RELATIONSHIP ADVICE
Are You In An Enmeshed Relationship? Look for These Signs
How close is too close in romantic relationships?
While it’s part of your responsibility to fulfill your partner’s needs, neglecting yours to make them happy is another story.
The former is healthy, while the latter is toxic, and chances are, you’re in an enmeshed relationship.
But with such a thin line that separates them, how do you know you’re living that out? How can you get out of it?
Here’s what you need to know before you reach the point of no return.
Defining Enmeshment in Romantic Relationships
No two close relationships are alike. Some are healthier than others. Enmeshed relationships, unfortunately, fall under the toxic category.
In this type of relationship, one or worse, both parties overly involve themselves with each other.
More often than not, enmeshed couples make every choice together. They won’t do anything they know the other won’t approve of and feel responsible for dealing with each other’s issues and emotions.
This overinvolvement takes a heavy toll on their identity. They find it difficult to make independent decisions and actions.
And with that struggle, they look for constant validation and reassurance. When left unaddressed, their enmeshment makes them believe they can’t survive without their relationship.
Signs of Romantic Enmeshment
There’s no leaving an enmeshed relationship if you can’t pinpoint it in the first place. Consider the following signs as warning bells:
#1 Neglect of personal needs
Everyone has priorities. Unfortunately, enmeshed relationships nix that. You’ve become so focused on your partner’s needs that you put yours on the back burner and leave them forgotten.
#2 Anxiety fueled by your partner’s absence
Let’s say your partner has to be away for a few days for a work trip. That short absence is enough to make you anxious. It’s as if a part of you is leaving along with them.
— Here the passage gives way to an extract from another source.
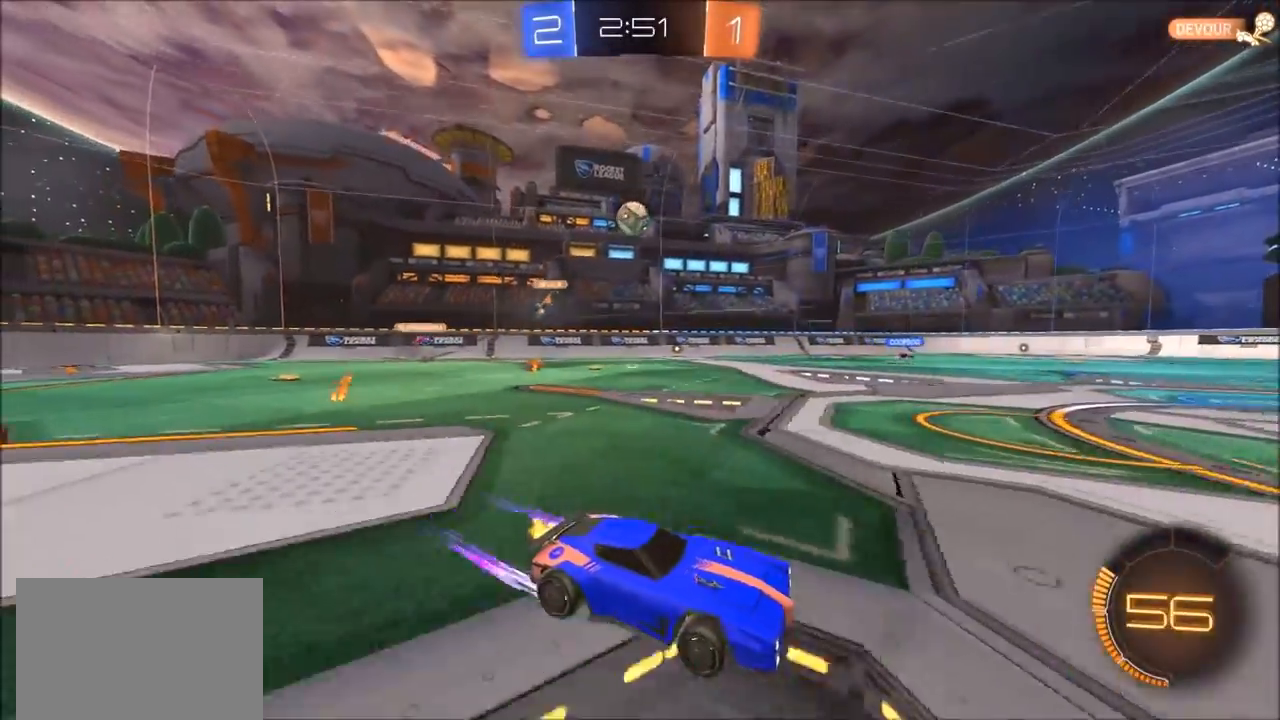
{"buttons": ["R2"], "left_stick": "center", "right_stick": "center", "events": [[33, "left_stick", "center"]]}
#3 Constant pessimism regarding your relationship’s future
Yes, breakups are always a looming possibility in even the healthiest long-term relationships. However, it’s alarming if you constantly worry about it. Don’t manifest it.
#4 Lack or absence of independent decision-making skills
Enmeshed relationships blur the lines between both parties. The worst-case scenario here is when they both start acting as if they’re one person. Yikes!
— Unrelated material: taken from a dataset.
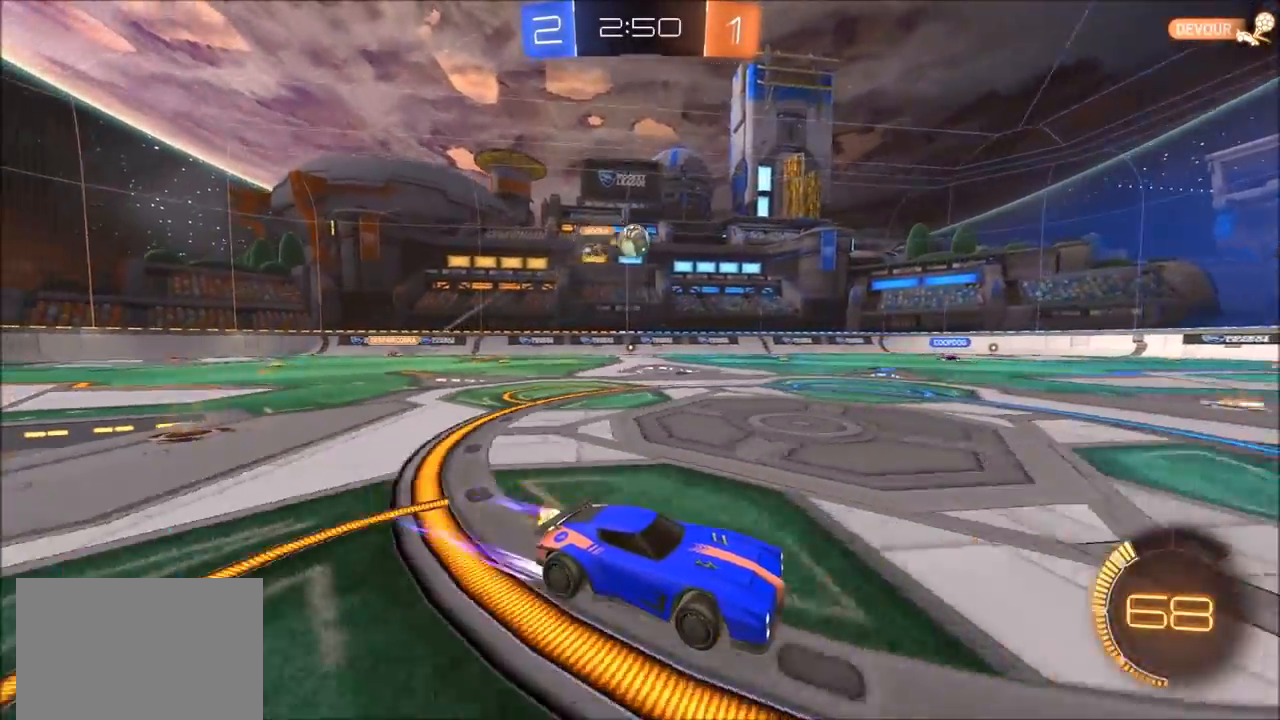
{"buttons": ["R2"], "left_stick": "center", "right_stick": "center", "events": []}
It’s sometimes best to make decisions alone, especially if they concern your well-being. Don’t second-guess your gut feeling; it’s trying to say something.
#5 Losing your sense of self
In relation to my previous point, your relationship should help you grow, not make you feel lost.
Just because you’re with someone doesn’t mean you should mold into a different version of yourself to please them.
How to Get Out of Enmeshed Relationships
Send out your own SOS before you sink:
#1: Rediscover your needs
Enmeshment is the enemy of independence. Remember your wants and needs. They matter just as much as your partner’s.
#2: Stop repressing your feelings
Express how you feel. It may take time to get used to it after holding everything back for a long time, but no one should police your emotions and reactions, not even yourself.
#3: Make your boundaries loud and clear
Your limits tell you what you’re comfortable and uncomfortable with. Talk to your partner about them so they can gain a clear definition and understanding.
#4: If all else fails, leave
If none of the above options work, the best course of action is, unfortunately, a breakup. Walking away hurts, but it’s an honest admission that neither of you can stop the bleeding.
The last thing you want is to be in an enmeshed relationship. Take note of the points in this entry to avoid getting caught in a tragic trap.